In some respects, this is a story about media. In the West, it is a media that declared a war won and promptly ignored the foment it left behind. For Daesh, for the men who kidnapped me, it became about another battlefield. A battle of propaganda.
These men learnt very quickly how to get their message across. Their violence was performative, operatic, designed to be seen. They determined that there was no point blowing something up – a US humvee, a hotel, a shopping centre – unless the world saw it. They started filming things. There was no point beheading a foreigner unless the world saw it. Each act like a thunderclap, the terror heard in its reverberations.
Back then you had to get your Iraqi driver or translator to go down to the market and find this stuff on DVD. Now it is there on the internet. It is sensational and news organisations pick it up. It is cheap, risk-free and it attracts consumers. Daesh know this. They have been very successful in propagating their message.

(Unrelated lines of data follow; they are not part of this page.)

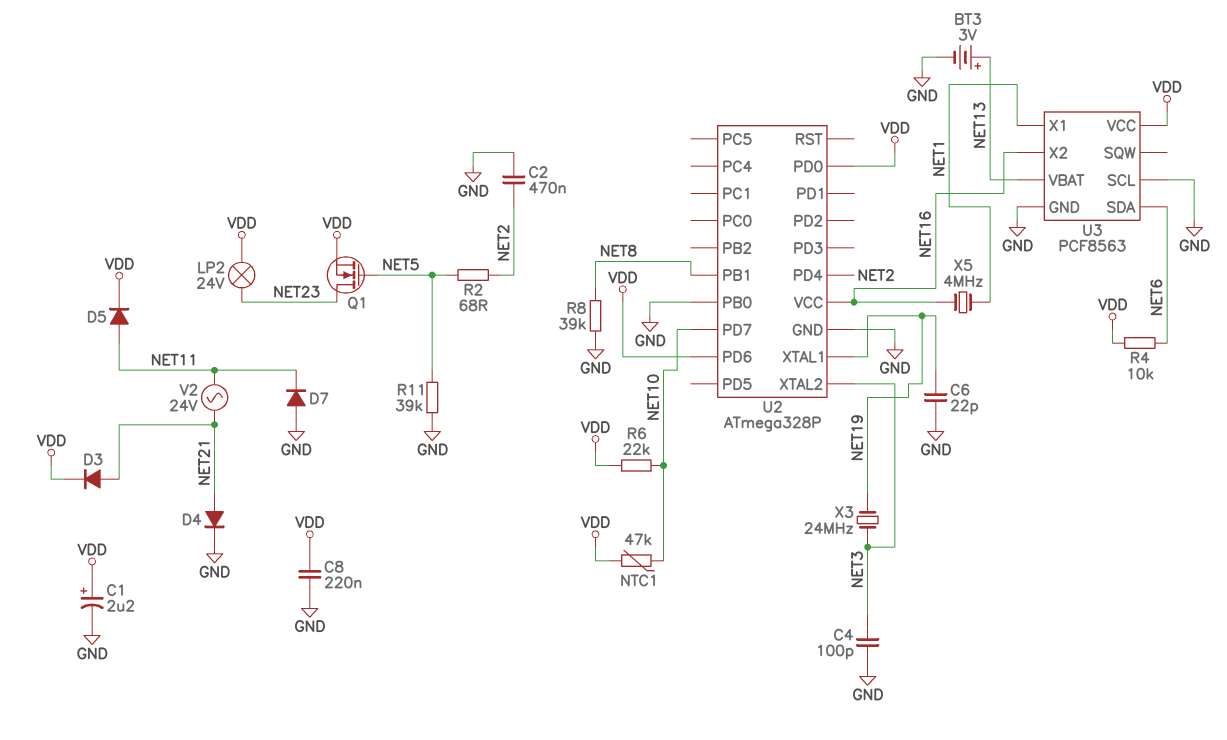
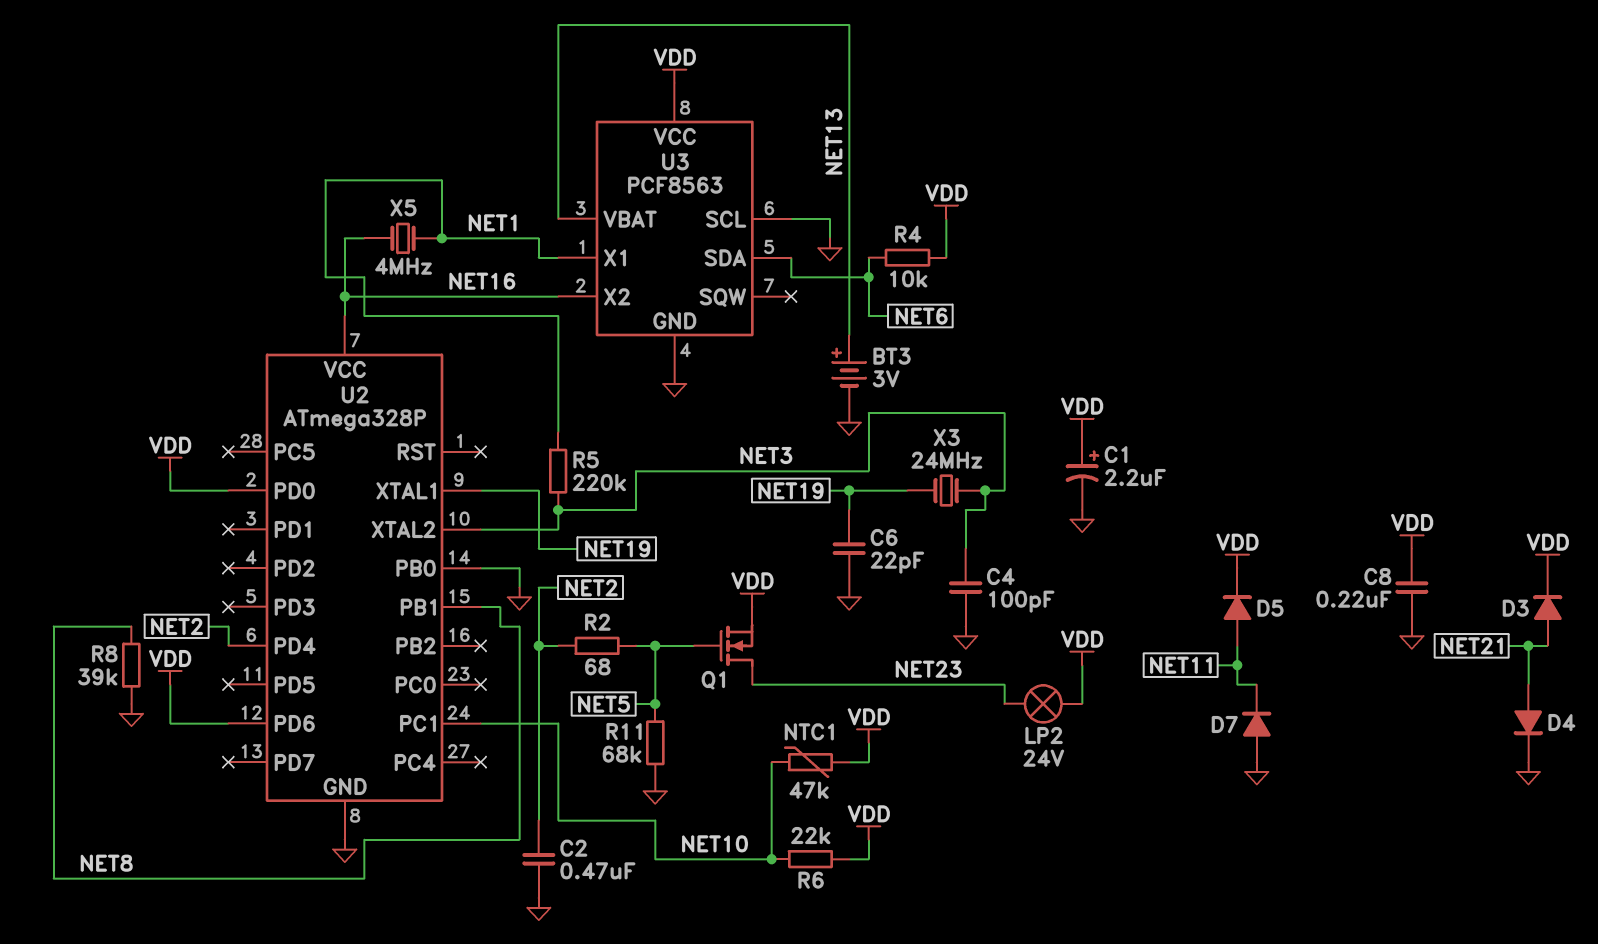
R5: none -> 220k (NET1, NET3)
R11: 39k (GND, NET5) -> 68k (GND, NET5)
U2 pin PC1: none -> NET10
U2 pin PD7: NET10 -> none
V2: AC 24V (NET11, NET21) -> none

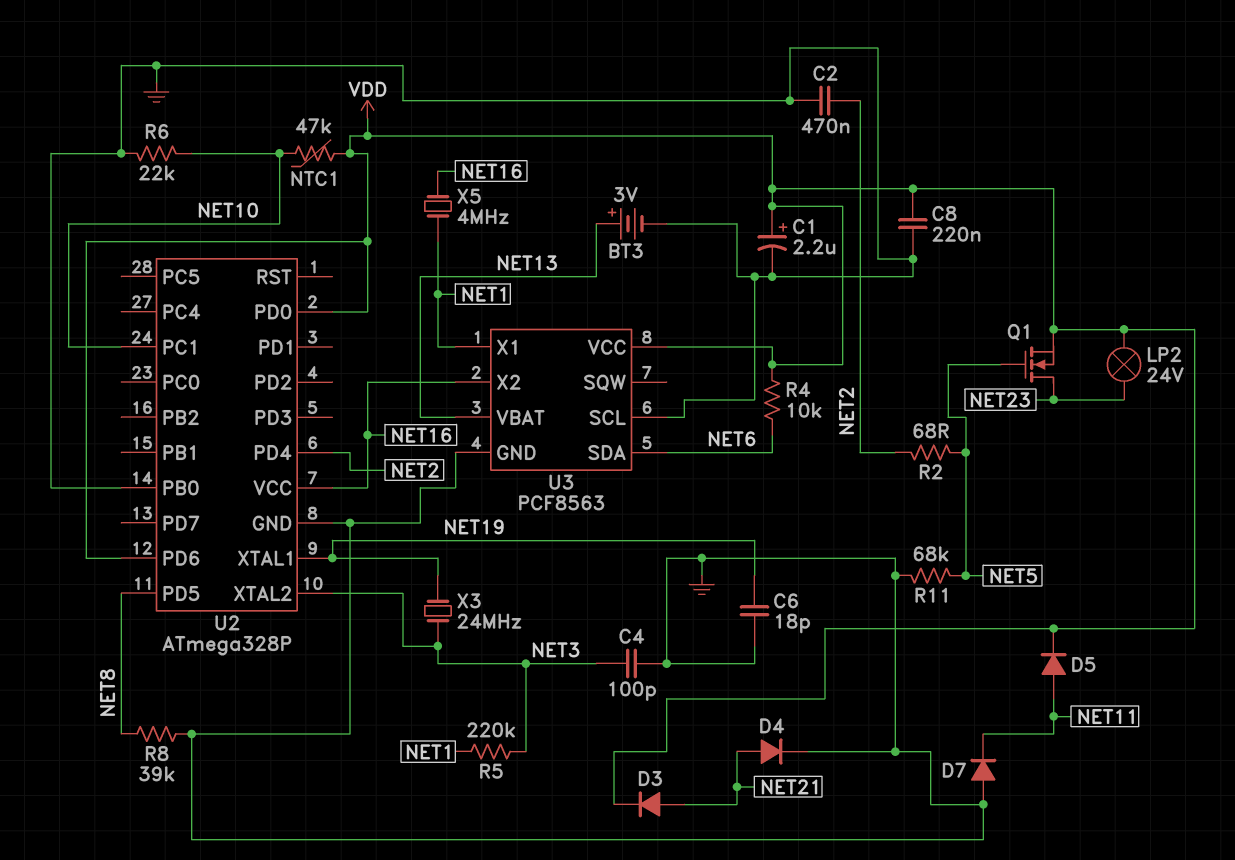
C6: 22pF (GND, NET19) -> 18pF (GND, NET19)
R6: 22k (NET10, VDD) -> 22k (GND, NET10)
U2 pin PB1: NET8 -> none
U2 pin PD5: none -> NET8

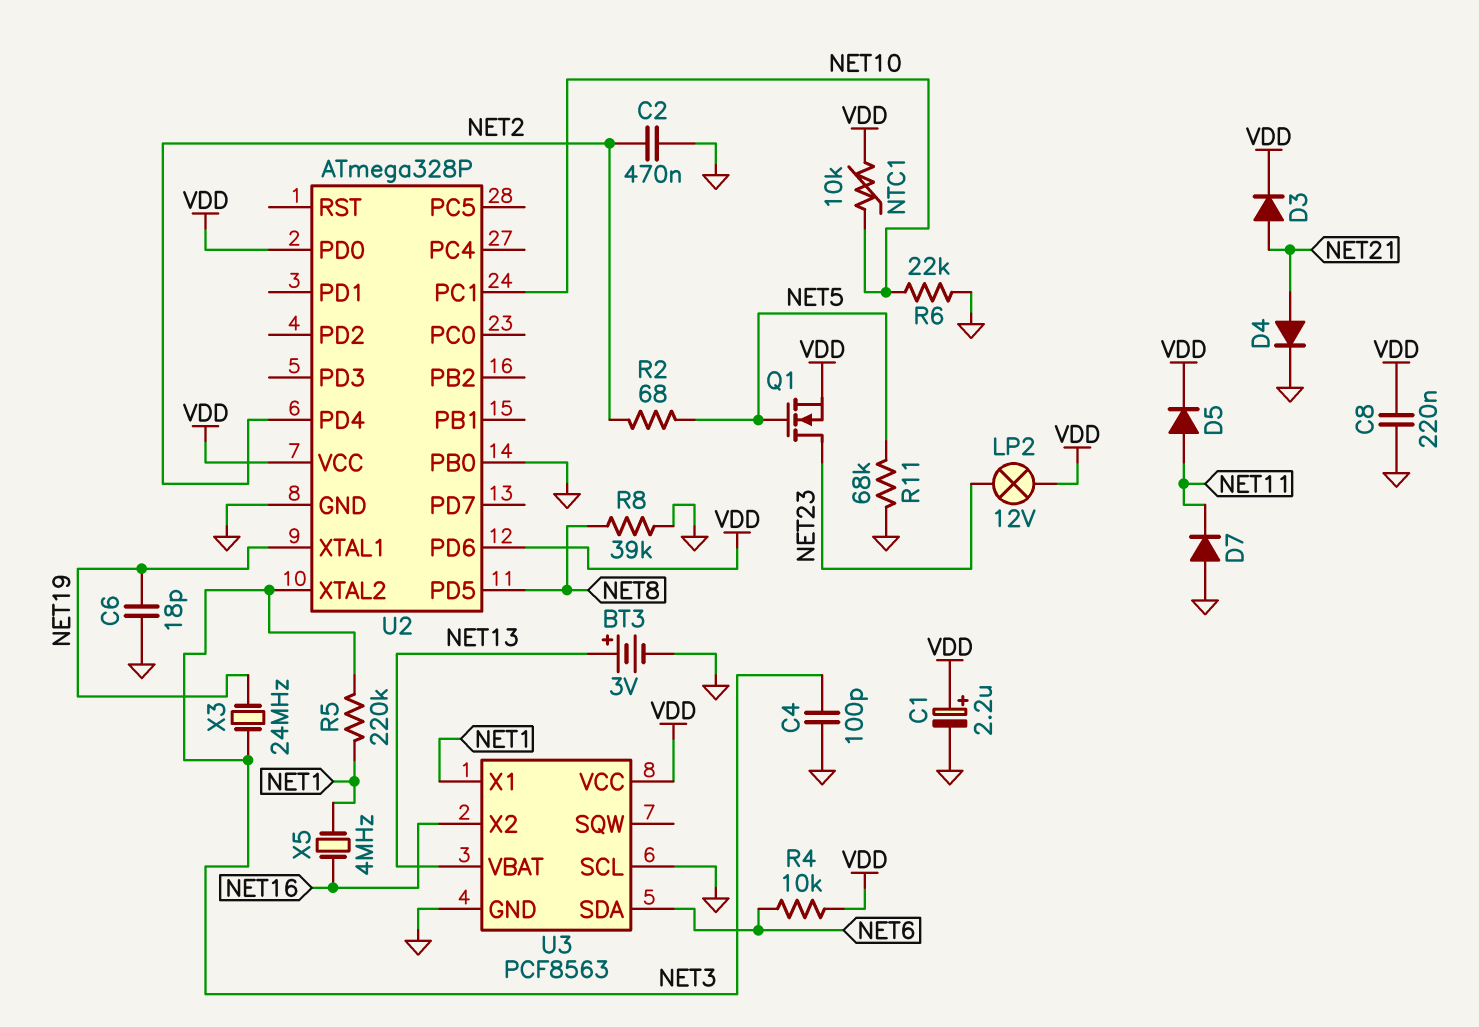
LP2: lamp 24V (NET23, VDD) -> lamp 12V (NET23, VDD)
NTC1: 47k (NET10, VDD) -> 10k (NET10, VDD)
U2 pin VCC: NET16 -> VDD

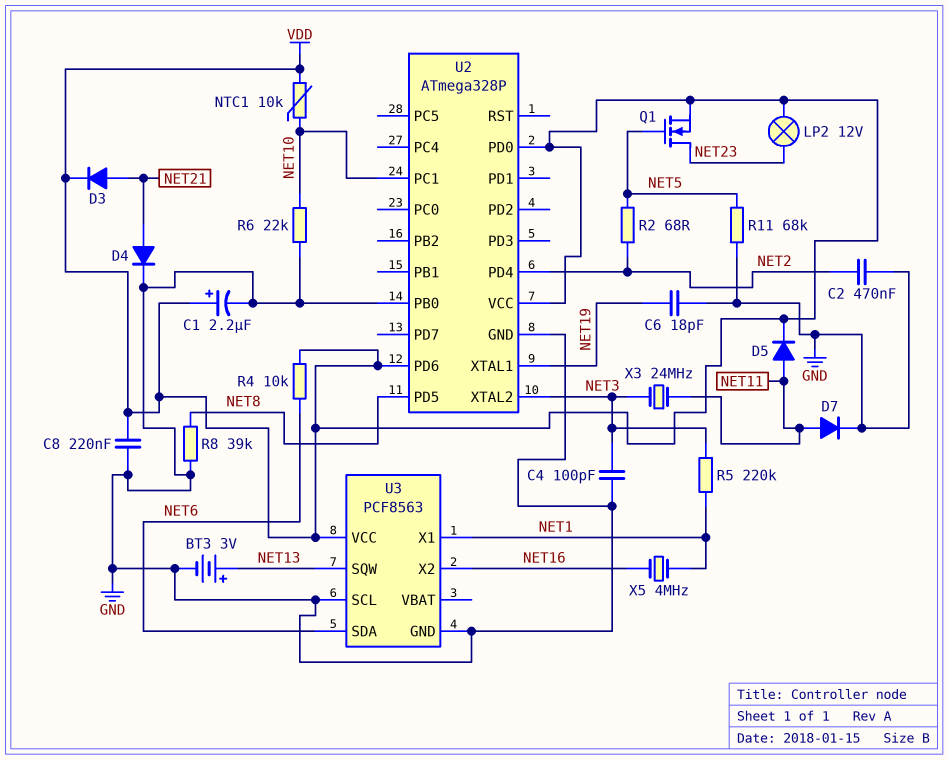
D7: diode (A GND, K NET11) -> diode (A NET11, K GND)
U3 pin SQW: none -> NET13
U3 pin VBAT: NET13 -> none
X3: 24MHz (NET3, NET19) -> 24MHz (NET3, NET11)

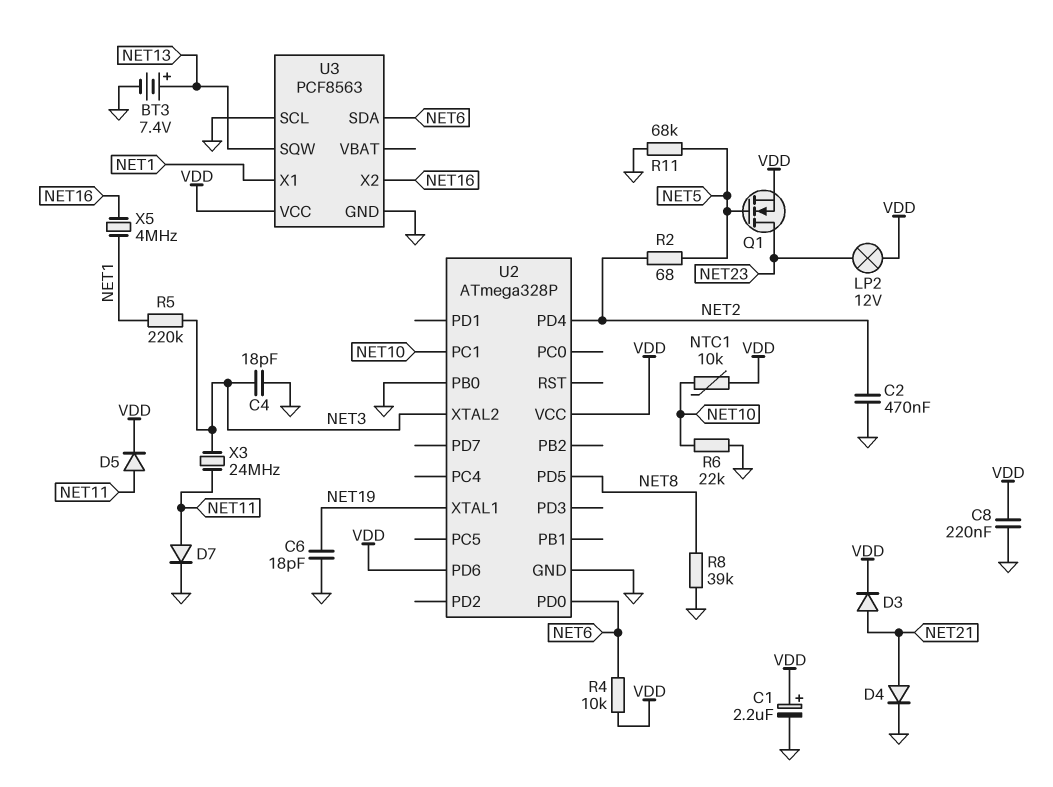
BT3: 3V (plus NET13, minus GND) -> 7.4V (plus NET13, minus GND)
C4: 100pF (GND, NET3) -> 18pF (GND, NET3)
U2 pin PD0: VDD -> NET6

As they go from beheadings to drownings to the destruction of historic monuments with hostages strapped to them, they are pushing the pornographic limits of their violence. It is about maintaining the attention of the West. It is cynical. It is obscene. And it is effective.
I was lucky. I was kidnapped before things had gone so far, by people who had not radicalised to the point they would kill any foreigner for the most marginal gain. But those of us working in Iraq could see where it was going. It was a coming hell.
In 2004, no one was really interested. Neither the media nor the government was too concerned about what was happening. When Saddam fell, we entered a state of contented denial.
But here were the new foundations of the world in which we now live. We picked this fight, and like a drunk in a bar it would come back to us. And it has.